The Anti-Defamation League (ADL) condemned Wednesday the European Union’s new guidlines to label Israeli goods from Judea, Samaria and the Golan Heights.
“European officials can insist all they want that the decision is technical, but in fact these guidelines are a political message of diplomatic pressure,” ADL’s CEO Jonathan A. Greenblatt said in a statement.
“The political message is counterproductive, because this step inevitably raises the perception of a boycott – whatever the technical distinctions – and therefore de facto supports the Boycott, Divestment, and Sanction (BDS) movement, a campaign to boycott all Israeli goods and delegitimize the Jewish State.”
“EU officials claim it does not,” Greenblatt continued, “but they have now sent a negative message about Israeli products to European consumers, who are unlikely to make the intended distinction.”
“The message is also hypocritical. While the EU targets settlement goods, European ministers are leading high-level trade delegations to Iran. Will they label Iranian goods, ‘made in Iran (terrorists, executioners)’? Will the EU still allow fish from Western Sahara to be labeled, ‘product of Morocco’? No, Israel is once again being singled out and disparaged and this time, it is cloaked and justified in the language of ‘consumer protection.’”

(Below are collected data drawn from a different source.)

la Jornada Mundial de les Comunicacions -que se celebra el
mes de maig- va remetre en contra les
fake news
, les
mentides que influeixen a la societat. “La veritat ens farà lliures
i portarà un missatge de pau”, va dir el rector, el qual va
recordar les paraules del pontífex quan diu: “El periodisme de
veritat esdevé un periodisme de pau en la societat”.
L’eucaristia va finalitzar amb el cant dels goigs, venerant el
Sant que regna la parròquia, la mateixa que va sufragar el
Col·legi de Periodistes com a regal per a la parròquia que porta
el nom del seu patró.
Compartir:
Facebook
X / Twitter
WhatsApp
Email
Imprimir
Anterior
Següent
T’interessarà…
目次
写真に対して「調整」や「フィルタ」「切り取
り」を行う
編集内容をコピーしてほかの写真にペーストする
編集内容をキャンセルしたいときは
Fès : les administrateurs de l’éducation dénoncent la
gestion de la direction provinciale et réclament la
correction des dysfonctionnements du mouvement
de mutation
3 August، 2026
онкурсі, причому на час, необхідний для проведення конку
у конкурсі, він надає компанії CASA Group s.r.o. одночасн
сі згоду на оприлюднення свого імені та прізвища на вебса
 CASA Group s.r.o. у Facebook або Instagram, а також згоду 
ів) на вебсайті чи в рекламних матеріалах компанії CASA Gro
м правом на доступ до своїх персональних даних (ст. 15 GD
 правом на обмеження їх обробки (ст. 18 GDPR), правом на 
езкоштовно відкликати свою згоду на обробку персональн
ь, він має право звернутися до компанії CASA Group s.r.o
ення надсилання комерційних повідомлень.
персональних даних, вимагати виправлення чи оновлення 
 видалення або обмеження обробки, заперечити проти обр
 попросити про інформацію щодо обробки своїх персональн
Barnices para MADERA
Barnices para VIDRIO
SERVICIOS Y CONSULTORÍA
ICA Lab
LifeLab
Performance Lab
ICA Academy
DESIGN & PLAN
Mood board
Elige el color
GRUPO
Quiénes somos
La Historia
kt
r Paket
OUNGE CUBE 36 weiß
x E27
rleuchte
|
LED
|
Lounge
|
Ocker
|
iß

“The true impact of these guidelines will be on EU-Israel relations, not on Israel’s economy, and today, those relations were harmed,” Greenblatt argued. “If the EU wants to play a positive role in the Middle East peace process, it will pressure the Palestinian Authority to end the wave of stabbings and to end its incitement to hatred and violence.”
“Correct labeling of Palestinian obstacles to peace will contribute much more than labeling Israeli wine from the Golan Heights.”